6th Circuit Stays New EPA Clean Water Rule

     (CN) – The Sixth Circuit on Friday stayed a new Environmental Protection Agency rule defining “Waters of the United States” that 31 states accuse of trampling their sovereignty.
     Attorneys general from 31 states asked the EPA and the Army Corps of Engineers in July to delay implementation of a Clean Water Act rule for at least nine months for judicial review.
     The rule defines “Waters of the United States” under the Clean Water Act. The states claim it asserts federal jurisdiction over streams, wetlands and other water bodies previously considered to be under their jurisdiction.
     The EPA cited the need for clean drinking water and clean water as an economic driver as the impetus for its new rule, and Supreme Court rulings in 2001 and 2006 in which justices disagreed about which waters were covered by the Act.
     “About 117 million Americans – one in three people – get drinking water from streams that lacked clear protection before the Clean Water Rule,” the agency said in a May 27 statement about the new rule. “The health of our rivers, lakes, bays, and coastal waters are impacted by the streams and wetlands where they begin.”
     Over the next six weeks, 31 states filed five lawsuits in federal courts throughout the country, claiming the rule trampled state sovereignty.
     In their letter, essentially asking for a time out until a judicial review of the rule can take place, the attorneys general said the “increase in EPA’s and ACOE’s jurisdiction comes at the direct expense of states – which previously had exclusive jurisdiction over state waters.”
     “Such action exceeds the statutory authority of Congress in enacting the Clean Water Act under the Commerce Clause and infringes upon the states’ rights under the Tenth Amendment,” their letter said.
     The Sixth Circuit heard arguments for a stay from 18 states, led by Ohio, and granted it on Friday.
     Several states opposed a stay, including New York Connecticut, Hawaii, Massachusetts, Oregon, Vermont, Washington, and the District of Columbia.
     But in the interest of preserving the status quo, a 2-1 majority of the Cincinnati-based appeals court found a stay appropriate.
     “Considering the pervasive nationwide impact of the new Rule on state and federal regulation of the nation’s waters, and the still open question whether, under the Clean Water Act, this litigation is properly pursued in this court or in the district courts, we conclude that petitioners have acted without undue delay and that the status quo at issue is the pre-Rule regime of federal-state collaboration that has been in place for several years,” U.S. Circuit Judge David McKeague wrote.
     The petitioning states have a good possibility of success on their claims, the court found.
     “The rulemaking process by which the distance limitations were adopted is facially suspect.
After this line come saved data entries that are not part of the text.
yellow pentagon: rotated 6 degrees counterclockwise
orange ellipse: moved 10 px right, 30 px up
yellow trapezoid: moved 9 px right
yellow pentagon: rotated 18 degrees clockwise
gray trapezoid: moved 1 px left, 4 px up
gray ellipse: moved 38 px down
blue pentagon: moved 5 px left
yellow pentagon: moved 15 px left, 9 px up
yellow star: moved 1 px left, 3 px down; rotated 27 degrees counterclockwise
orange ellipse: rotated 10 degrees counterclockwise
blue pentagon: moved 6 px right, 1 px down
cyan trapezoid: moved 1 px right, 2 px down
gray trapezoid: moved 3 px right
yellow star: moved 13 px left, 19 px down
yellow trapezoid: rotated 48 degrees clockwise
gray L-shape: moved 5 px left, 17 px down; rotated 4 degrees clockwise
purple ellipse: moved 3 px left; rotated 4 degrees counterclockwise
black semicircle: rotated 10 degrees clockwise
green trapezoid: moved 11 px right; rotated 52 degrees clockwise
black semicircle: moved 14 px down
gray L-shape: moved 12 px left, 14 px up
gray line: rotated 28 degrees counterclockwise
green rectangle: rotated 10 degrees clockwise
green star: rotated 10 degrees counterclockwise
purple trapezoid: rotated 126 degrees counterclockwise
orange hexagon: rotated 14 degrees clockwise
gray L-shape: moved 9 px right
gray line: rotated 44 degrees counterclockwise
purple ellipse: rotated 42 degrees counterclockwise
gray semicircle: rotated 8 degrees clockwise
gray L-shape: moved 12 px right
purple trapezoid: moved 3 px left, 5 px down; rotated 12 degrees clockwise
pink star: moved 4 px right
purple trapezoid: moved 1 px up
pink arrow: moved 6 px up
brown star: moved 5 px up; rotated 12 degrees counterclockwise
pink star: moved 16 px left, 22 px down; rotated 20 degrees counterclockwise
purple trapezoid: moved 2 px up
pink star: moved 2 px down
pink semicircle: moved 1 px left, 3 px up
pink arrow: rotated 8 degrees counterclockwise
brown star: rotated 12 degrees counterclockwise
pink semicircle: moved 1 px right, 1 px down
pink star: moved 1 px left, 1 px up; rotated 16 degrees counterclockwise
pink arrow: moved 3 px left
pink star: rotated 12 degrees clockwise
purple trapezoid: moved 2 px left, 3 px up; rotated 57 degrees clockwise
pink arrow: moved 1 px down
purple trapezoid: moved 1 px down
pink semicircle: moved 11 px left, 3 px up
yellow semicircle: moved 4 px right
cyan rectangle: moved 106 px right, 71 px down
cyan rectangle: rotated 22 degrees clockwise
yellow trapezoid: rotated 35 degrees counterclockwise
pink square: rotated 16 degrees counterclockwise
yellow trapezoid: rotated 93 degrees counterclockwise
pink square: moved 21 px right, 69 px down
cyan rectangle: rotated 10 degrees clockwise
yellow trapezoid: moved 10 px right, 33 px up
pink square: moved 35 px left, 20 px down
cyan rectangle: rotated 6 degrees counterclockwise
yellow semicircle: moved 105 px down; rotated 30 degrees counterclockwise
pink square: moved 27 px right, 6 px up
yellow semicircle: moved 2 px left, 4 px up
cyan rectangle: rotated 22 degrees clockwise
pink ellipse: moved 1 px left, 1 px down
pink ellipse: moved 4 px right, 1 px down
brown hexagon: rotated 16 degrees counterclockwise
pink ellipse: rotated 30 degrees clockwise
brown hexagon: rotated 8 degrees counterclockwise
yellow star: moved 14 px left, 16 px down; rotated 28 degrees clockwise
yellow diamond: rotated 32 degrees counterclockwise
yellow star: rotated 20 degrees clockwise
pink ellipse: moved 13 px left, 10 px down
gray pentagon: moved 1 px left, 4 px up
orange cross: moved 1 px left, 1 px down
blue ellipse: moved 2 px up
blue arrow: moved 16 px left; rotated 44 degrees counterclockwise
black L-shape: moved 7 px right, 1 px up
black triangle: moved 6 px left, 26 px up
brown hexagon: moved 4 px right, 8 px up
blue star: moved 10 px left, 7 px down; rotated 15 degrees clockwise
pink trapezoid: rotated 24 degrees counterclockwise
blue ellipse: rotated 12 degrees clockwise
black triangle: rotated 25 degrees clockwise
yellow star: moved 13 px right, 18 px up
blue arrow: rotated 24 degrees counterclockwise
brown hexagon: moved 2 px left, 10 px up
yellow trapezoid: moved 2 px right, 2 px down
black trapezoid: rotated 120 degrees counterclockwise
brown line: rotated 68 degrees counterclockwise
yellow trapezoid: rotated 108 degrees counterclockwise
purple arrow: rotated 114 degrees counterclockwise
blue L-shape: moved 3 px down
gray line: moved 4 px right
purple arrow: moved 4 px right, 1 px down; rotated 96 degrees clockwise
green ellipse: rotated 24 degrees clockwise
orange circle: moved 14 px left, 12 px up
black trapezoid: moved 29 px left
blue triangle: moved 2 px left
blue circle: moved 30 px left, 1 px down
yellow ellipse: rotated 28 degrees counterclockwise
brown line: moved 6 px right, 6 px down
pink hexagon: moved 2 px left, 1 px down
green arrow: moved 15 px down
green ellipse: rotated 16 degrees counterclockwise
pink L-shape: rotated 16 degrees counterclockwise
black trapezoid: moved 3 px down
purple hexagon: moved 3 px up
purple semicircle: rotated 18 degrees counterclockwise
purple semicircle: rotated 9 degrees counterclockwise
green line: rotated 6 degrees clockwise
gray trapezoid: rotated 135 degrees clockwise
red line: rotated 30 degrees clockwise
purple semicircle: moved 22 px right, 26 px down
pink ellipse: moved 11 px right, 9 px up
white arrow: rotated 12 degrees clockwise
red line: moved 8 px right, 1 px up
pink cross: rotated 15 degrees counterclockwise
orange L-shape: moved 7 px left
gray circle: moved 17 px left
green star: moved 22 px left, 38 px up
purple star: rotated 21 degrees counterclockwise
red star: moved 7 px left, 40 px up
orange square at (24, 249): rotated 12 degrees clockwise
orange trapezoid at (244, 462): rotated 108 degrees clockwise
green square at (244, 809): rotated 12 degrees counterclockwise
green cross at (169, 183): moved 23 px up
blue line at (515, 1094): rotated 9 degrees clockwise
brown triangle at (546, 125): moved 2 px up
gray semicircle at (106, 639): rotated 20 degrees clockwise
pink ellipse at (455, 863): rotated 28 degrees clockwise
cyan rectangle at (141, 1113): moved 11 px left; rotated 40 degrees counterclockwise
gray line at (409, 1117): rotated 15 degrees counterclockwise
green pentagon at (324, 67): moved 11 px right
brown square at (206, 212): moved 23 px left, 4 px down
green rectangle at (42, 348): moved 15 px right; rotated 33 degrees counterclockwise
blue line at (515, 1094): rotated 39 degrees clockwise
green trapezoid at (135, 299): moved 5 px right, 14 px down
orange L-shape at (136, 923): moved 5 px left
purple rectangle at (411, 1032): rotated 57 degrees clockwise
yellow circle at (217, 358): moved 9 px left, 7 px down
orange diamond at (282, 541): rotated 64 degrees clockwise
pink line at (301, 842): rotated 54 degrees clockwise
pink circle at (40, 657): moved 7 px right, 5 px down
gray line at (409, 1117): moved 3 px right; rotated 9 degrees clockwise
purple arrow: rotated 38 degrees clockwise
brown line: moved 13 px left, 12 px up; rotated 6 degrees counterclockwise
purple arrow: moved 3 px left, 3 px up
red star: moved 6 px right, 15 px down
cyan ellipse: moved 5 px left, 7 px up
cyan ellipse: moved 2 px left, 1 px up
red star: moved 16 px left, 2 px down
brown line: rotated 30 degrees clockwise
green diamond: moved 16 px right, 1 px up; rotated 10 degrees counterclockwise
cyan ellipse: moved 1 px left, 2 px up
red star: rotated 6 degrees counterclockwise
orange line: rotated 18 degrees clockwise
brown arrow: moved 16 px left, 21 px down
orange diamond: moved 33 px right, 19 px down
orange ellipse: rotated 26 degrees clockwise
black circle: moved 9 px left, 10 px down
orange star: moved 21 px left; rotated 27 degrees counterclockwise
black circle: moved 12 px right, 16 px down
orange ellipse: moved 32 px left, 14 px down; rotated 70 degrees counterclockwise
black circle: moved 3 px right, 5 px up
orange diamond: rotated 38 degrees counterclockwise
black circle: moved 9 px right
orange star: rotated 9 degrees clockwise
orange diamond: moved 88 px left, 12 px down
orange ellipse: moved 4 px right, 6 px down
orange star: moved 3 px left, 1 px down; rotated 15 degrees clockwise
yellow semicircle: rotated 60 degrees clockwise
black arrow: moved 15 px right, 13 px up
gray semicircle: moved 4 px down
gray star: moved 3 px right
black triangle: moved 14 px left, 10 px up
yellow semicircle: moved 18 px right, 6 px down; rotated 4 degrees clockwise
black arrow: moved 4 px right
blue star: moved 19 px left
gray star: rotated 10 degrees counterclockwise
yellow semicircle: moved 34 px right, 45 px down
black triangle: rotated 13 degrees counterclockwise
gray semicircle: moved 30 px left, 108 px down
Petitioners contend the proposed rule that was published, on which interested persons were invited to comment, did not include any proposed distance limitations in its use of terms like ‘adjacent waters’ and ‘significant nexus,'” McKeague wrote. “Consequently, petitioners contend, the Final Rule cannot be considered a ‘logical outgrowth’ of the rule proposed, as required to satisfy the notice-and-comment requirements of the APA.”
     U.S. Circuit Judge Damon Keith dissented, stating that he would not issue a stay in a case before deciding whether the court had subject-matter jurisdiction.
     Michigan, Tennessee, Oklahoma, Texas, Louisiana, Mississippi, Georgia, West Virginia, Alabama, Florida, Indiana, Kansas, Kentucky, North Carolina, South Carolina, Utah, and Wisconsin are also parties to the consolidated lawsuit.